++++ Material ++++

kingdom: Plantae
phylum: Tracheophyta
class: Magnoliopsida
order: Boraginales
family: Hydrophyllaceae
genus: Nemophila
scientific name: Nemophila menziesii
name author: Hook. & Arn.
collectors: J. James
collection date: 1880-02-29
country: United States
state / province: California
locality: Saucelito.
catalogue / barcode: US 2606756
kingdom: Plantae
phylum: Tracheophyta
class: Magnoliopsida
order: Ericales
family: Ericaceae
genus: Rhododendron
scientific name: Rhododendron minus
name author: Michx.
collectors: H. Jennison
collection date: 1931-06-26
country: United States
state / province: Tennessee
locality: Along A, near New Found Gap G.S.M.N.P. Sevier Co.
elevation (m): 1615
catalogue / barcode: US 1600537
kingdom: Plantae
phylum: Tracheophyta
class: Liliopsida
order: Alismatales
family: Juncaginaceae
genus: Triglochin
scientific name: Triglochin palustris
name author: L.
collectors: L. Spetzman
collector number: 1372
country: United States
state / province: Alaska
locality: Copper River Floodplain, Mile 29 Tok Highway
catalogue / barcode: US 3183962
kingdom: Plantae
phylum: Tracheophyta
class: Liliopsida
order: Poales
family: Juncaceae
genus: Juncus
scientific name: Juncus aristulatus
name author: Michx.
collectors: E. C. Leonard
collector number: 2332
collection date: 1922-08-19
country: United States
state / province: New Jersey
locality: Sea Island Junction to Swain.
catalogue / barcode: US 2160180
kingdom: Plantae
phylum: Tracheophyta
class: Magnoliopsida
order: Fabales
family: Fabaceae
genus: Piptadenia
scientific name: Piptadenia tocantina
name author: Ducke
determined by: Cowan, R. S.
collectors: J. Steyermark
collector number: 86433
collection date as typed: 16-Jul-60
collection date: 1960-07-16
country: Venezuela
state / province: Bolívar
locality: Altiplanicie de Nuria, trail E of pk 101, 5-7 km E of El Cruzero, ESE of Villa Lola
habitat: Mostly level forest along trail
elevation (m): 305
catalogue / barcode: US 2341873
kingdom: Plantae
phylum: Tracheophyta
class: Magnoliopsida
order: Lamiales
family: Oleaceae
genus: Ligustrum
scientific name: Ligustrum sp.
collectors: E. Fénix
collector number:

++++

→ Exercise objective: Swap "locality" for "place" throughout the material above, and give all of its lines again with nothing else changed.

→ Correct result:
kingdom: Plantae
phylum: Tracheophyta
class: Magnoliopsida
order: Boraginales
family: Hydrophyllaceae
genus: Nemophila
scientific name: Nemophila menziesii
name author: Hook. & Arn.
collectors: J. James
collection date: 1880-02-29
country: United States
state / province: California
place: Saucelito.
catalogue / barcode: US 2606756
kingdom: Plantae
phylum: Tracheophyta
class: Magnoliopsida
order: Ericales
family: Ericaceae
genus: Rhododendron
scientific name: Rhododendron minus
name author: Michx.
collectors: H. Jennison
collection date: 1931-06-26
country: United States
state / province: Tennessee
place: Along A, near New Found Gap G.S.M.N.P. Sevier Co.
elevation (m): 1615
catalogue / barcode: US 1600537
kingdom: Plantae
phylum: Tracheophyta
class: Liliopsida
order: Alismatales
family: Juncaginaceae
genus: Triglochin
scientific name: Triglochin palustris
name author: L.
collectors: L. Spetzman
collector number: 1372
country: United States
state / province: Alaska
place: Copper River Floodplain, Mile 29 Tok Highway
catalogue / barcode: US 3183962
kingdom: Plantae
phylum: Tracheophyta
class: Liliopsida
order: Poales
family: Juncaceae
genus: Juncus
scientific name: Juncus aristulatus
name author: Michx.
collectors: E. C. Leonard
collector number: 2332
collection date: 1922-08-19
country: United States
state / province: New Jersey
place: Sea Island Junction to Swain.
catalogue / barcode: US 2160180
kingdom: Plantae
phylum: Tracheophyta
class: Magnoliopsida
order: Fabales
family: Fabaceae
genus: Piptadenia
scientific name: Piptadenia tocantina
name author: Ducke
determined by: Cowan, R. S.
collectors: J. Steyermark
collector number: 86433
collection date as typed: 16-Jul-60
collection date: 1960-07-16
country: Venezuela
state / province: Bolívar
place: Altiplanicie de Nuria, trail E of pk 101, 5-7 km E of El Cruzero, ESE of Villa Lola
habitat: Mostly level forest along trail
elevation (m): 305
catalogue / barcode: US 2341873
kingdom: Plantae
phylum: Tracheophyta
class: Magnoliopsida
order: Lamiales
family: Oleaceae
genus: Ligustrum
scientific name: Ligustrum sp.
collectors: E. Fénix
collector number:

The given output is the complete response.